10 Things I Hate About The Undertaker
10. He’s Sports Entertainment Writ Large
This is something that every ‘Taker-hater has mentioned eagerly every year that WrestleMania’s rolled around, ever since the Streak became something worth talking about: the Undertaker’s first few years in the WWF weren’t all that.
King Kong Bundy, Diesel, Psycho Sid... none of these people were much cop in the ring anyway. More importantly, Calaway was hamstrung by the character he was playing, who was still largely a no-selling snail’s-pace zombie, the walking dead.
As ‘Mean’ Mark Callous in WCW, Calaway got to throw himself about, working fast and hard while playing the big, nasty heel (a classic pro wrestling character type he’d only get to revisit once after joining the WWF, when his American Badass babyface transitioned to the vicious bully Big Evil).
As The Undertaker, for a good six years or more Calaway couldn’t bring to bear half of the tools he had as a professional wrestler. The restrictions on him were ridiculous as he did barely selling, barely bumping, barely any talking (and never in a normal register), had no facial expressions and made no fast movements.
A guy who is probably the most impressively agile big man of the era was hardly allowed off his feet.
Calaway and WWF gradually worked more and more wrestling into his character, allowed him to do more in the ring, speed up his movements, even sell a little more. By the time the Attitude Era hit, The Undertaker wasn’t a massive, sluggish revenant, he was a huge, supernaturally powerful Satanic figure, free to begin to have the kind of matches we remember him having against Mankind, Shawn Michaels and the like.

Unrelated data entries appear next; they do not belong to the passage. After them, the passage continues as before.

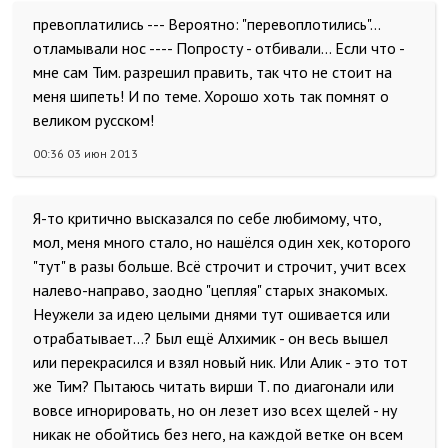
превоплатились --- Вероятно: "перевоплотились"...
отламывали нос ---- Попросту - отбивали... Если что -
мне сам Тим. разрешил править, так что не стоит на
меня шипеть! И по теме. Хорошо хоть так помнят о
великом русском!
00:36 03 июн 2013
Я-то критично высказался по себе любимому, что,
мол, меня много стало, но нашёлся один хек, которого
"тут" в разы больше. Всё строчит и строчит, учит всех
налево-направо, заодно "цепляя" старых знакомых.
Неужели за идею целыми днями тут ошивается или
отрабатывает...? Был ещё Алхимик - он весь вышел
или перекрасился и взял новый ник. Или Алик - это тот
же Тим? Пытаюсь читать вирши Т. по диагонали или
вовсе игнорировать, но он лезет изо всех щелей - ну
никак не обойтись без него, на каждой ветке он всем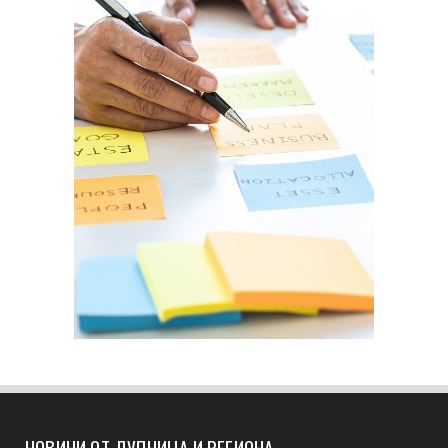
НОВИНИ ОТ ДУПНИЦА И РЕГИОНА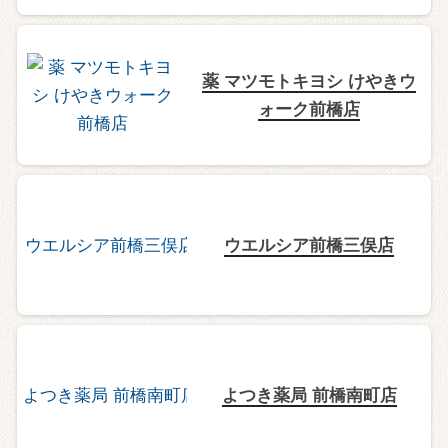
薬 マツモトキヨシ けやきウ
ォーク前橋店
ウエルシア前橋三俣店
よつき薬局 前橋南町店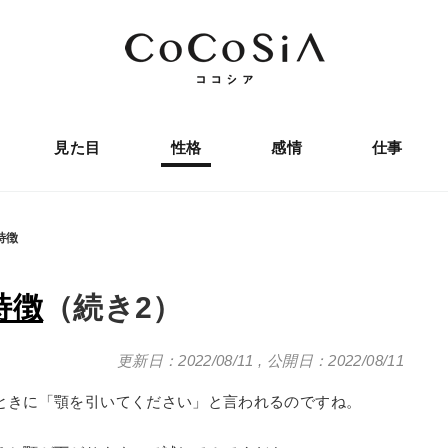
見た目
性格
感情
仕事
特徴
特徴
（続き2）
更新日：2022/08/11
,
公開日：2022/08/11
ときに「顎を引いてください」と言われるのですね。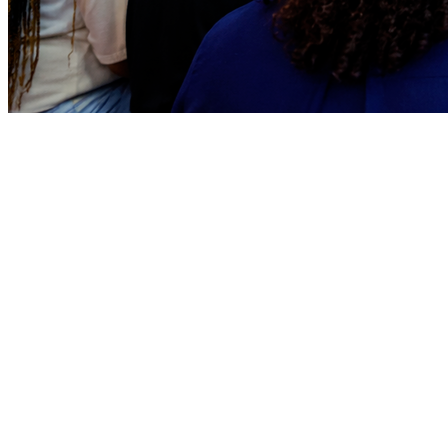
Vitória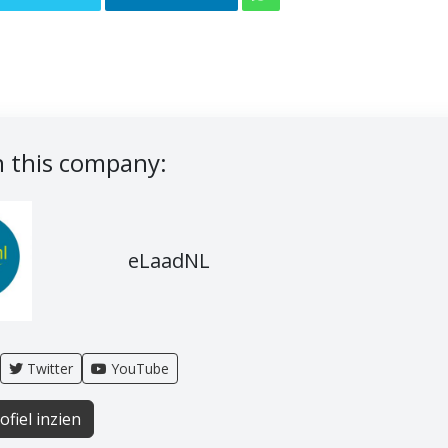
 this company:
eLaadNL
Twitter
YouTube
ofiel inzien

That sea change came six or seven years after his WWF debut though - and that’s a long, long seven years to struggle through, even if you’re a fan. Pitted against dead weight in a gimmick with concrete shoes, you can see why kids raised on the bloody drama of the NWA poured scorn on the Dead Man for so long.
He was everything that was risible and goofy about New York’s product, sports entertainment writ large in basic black.